*** Begin section ***

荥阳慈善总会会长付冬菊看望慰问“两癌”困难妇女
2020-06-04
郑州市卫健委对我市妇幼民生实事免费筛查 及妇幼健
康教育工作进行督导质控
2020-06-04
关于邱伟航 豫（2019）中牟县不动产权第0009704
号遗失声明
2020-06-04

*** End section ***
*** Begin section ***

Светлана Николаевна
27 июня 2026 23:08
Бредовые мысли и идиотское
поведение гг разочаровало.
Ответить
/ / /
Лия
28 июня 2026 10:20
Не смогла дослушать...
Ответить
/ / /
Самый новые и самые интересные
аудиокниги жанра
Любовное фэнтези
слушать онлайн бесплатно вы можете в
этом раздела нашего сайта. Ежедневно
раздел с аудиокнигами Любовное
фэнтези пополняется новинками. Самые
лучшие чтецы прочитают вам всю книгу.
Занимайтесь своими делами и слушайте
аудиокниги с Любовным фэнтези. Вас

*** End section ***

### Exercise goal:
Update the part that opens with the line containing "Светлана Николаевна" and closes with the line containing "Занимайтесь своими делами и слушайте", replacing "Ответить" with "Написать ответ" and changing nothing else. Return only those lines.

### Written solution:
Светлана Николаевна
27 июня 2026 23:08
Бредовые мысли и идиотское
поведение гг разочаровало.
Написать ответ
/ / /
Лия
28 июня 2026 10:20
Не смогла дослушать...
Написать ответ
/ / /
Самый новые и самые интересные
аудиокниги жанра
Любовное фэнтези
слушать онлайн бесплатно вы можете в
этом раздела нашего сайта. Ежедневно
раздел с аудиокнигами Любовное
фэнтези пополняется новинками. Самые
лучшие чтецы прочитают вам всю книгу.
Занимайтесь своими делами и слушайте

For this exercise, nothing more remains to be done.